◆ **Material shown**:
┏━━

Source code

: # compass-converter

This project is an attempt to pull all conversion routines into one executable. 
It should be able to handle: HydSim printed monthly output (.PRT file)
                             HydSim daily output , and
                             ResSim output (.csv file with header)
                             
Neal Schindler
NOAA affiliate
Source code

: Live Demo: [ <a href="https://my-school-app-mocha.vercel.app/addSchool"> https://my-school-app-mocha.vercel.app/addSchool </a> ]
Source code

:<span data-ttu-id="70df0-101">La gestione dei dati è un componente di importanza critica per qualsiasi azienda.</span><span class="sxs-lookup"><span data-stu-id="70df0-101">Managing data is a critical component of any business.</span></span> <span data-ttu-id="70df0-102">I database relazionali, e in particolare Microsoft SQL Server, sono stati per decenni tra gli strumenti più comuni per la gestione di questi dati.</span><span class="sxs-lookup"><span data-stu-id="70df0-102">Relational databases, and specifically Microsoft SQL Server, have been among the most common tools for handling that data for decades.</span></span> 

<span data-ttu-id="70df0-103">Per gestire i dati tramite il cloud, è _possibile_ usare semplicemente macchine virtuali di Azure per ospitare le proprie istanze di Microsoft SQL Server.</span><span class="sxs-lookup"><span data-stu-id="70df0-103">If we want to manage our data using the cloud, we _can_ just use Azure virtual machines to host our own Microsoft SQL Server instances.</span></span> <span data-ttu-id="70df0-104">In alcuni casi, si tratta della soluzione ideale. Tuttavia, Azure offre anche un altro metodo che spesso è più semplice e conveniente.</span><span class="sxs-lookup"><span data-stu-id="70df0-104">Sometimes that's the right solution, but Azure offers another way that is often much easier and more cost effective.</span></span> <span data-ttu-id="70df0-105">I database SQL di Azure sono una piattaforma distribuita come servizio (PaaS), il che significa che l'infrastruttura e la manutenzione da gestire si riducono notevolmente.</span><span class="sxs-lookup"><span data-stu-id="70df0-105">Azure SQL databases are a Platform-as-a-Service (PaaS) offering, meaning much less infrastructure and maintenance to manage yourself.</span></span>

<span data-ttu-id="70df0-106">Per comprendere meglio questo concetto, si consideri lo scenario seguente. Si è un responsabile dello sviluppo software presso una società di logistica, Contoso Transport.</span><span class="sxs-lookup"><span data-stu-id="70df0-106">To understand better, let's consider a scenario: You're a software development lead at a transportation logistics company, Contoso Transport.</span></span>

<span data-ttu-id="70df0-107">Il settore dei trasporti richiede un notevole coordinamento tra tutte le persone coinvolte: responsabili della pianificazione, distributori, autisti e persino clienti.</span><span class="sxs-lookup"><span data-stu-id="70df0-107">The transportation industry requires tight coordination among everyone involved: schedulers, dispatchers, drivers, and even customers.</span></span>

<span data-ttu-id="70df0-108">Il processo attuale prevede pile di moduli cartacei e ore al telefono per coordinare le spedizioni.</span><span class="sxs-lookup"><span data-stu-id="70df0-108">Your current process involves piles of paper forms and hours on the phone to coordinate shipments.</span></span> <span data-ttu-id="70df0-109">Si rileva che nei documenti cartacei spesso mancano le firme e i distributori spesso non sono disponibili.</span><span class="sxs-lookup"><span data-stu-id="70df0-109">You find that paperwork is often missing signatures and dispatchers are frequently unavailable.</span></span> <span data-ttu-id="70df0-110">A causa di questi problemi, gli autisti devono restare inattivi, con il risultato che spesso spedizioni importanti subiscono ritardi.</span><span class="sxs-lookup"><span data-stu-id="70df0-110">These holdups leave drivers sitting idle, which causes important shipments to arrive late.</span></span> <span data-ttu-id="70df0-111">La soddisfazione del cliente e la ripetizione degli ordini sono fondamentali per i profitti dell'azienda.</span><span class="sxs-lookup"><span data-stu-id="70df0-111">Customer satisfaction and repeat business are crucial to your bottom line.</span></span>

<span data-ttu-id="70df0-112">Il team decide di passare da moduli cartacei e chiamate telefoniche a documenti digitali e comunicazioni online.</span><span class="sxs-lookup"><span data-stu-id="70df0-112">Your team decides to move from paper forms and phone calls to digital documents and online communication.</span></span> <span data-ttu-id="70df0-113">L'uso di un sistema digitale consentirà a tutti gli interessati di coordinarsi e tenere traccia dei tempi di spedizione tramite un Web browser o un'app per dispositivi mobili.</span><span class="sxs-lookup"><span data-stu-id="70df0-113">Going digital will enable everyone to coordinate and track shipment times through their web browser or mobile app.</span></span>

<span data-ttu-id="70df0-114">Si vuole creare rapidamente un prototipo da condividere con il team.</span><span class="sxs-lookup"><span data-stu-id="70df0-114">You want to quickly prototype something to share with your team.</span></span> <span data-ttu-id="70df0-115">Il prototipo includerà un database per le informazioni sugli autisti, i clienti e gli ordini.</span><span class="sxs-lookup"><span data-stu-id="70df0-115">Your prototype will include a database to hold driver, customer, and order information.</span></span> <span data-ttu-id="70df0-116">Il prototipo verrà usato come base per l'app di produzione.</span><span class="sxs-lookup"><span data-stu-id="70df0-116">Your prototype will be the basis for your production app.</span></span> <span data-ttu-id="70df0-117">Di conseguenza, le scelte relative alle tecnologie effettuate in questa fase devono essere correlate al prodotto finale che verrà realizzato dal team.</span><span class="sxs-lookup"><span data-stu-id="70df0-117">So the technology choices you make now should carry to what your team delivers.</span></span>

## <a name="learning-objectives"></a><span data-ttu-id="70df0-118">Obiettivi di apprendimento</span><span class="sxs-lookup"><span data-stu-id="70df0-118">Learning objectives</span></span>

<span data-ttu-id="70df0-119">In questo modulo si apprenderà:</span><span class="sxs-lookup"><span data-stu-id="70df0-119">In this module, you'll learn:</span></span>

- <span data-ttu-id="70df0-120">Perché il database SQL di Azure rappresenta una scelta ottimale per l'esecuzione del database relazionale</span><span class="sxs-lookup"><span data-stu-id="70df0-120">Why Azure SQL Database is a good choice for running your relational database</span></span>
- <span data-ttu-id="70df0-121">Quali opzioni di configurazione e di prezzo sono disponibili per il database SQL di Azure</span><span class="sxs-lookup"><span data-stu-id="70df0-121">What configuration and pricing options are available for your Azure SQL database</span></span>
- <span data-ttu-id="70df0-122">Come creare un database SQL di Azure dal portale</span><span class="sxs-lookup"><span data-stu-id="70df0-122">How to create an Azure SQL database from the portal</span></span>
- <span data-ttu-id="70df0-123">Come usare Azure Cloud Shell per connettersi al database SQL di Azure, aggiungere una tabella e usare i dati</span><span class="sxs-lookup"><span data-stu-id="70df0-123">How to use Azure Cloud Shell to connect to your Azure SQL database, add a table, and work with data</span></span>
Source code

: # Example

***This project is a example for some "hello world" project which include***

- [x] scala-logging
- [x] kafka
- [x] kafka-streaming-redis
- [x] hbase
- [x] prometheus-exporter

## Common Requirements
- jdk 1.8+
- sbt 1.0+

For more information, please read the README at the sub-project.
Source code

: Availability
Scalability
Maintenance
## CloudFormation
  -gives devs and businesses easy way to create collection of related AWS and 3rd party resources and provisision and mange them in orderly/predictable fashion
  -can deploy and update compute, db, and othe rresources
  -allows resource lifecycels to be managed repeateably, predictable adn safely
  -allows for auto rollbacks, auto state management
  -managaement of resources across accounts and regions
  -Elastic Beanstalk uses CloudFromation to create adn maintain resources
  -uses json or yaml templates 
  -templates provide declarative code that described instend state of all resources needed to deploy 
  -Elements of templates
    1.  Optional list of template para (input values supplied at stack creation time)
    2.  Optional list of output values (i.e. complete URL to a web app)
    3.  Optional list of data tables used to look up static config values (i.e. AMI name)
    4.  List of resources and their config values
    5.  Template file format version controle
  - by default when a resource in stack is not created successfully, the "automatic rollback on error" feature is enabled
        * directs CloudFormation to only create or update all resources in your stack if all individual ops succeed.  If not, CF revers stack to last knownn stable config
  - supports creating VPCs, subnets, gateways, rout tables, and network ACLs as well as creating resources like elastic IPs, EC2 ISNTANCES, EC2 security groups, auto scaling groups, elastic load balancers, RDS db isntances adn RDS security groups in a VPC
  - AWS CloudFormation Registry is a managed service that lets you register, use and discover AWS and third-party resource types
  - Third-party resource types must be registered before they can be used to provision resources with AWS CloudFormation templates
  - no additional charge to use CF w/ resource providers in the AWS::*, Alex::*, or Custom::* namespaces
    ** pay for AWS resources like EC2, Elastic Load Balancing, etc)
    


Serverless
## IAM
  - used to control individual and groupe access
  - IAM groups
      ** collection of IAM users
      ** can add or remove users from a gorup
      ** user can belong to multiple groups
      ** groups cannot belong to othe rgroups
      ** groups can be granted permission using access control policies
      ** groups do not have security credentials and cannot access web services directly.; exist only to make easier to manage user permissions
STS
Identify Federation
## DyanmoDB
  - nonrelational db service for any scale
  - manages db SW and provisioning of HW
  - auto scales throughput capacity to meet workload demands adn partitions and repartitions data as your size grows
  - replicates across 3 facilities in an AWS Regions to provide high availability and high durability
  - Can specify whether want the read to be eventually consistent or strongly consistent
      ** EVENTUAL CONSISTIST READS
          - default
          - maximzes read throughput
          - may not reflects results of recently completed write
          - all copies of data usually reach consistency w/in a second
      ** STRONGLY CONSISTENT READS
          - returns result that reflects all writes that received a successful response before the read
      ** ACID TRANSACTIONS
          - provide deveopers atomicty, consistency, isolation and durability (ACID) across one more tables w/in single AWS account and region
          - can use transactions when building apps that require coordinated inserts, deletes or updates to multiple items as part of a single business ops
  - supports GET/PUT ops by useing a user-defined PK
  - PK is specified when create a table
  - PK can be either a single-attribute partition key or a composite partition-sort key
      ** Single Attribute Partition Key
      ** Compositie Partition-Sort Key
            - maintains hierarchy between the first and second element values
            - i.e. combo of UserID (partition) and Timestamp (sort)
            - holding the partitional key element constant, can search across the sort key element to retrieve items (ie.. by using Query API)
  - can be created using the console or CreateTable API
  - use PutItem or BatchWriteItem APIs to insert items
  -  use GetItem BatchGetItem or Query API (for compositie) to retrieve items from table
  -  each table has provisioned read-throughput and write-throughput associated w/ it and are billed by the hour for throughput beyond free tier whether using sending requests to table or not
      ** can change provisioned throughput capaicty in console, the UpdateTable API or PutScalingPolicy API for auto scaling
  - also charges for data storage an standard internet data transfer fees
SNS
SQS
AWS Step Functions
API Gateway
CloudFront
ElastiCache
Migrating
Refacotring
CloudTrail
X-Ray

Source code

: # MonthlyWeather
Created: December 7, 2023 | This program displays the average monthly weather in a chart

┗━━

Write down, word for word, the lines above from the one containing "Compositie Partition-Sort Key" through the one containing "items from table", both ends included.

      ** Compositie Partition-Sort Key
            - maintains hierarchy between the first and second element values
            - i.e. combo of UserID (partition) and Timestamp (sort)
            - holding the partitional key element constant, can search across the sort key element to retrieve items (ie.. by using Query API)
  - can be created using the console or CreateTable API
  - use PutItem or BatchWriteItem APIs to insert items
  -  use GetItem BatchGetItem or Query API (for compositie) to retrieve items from table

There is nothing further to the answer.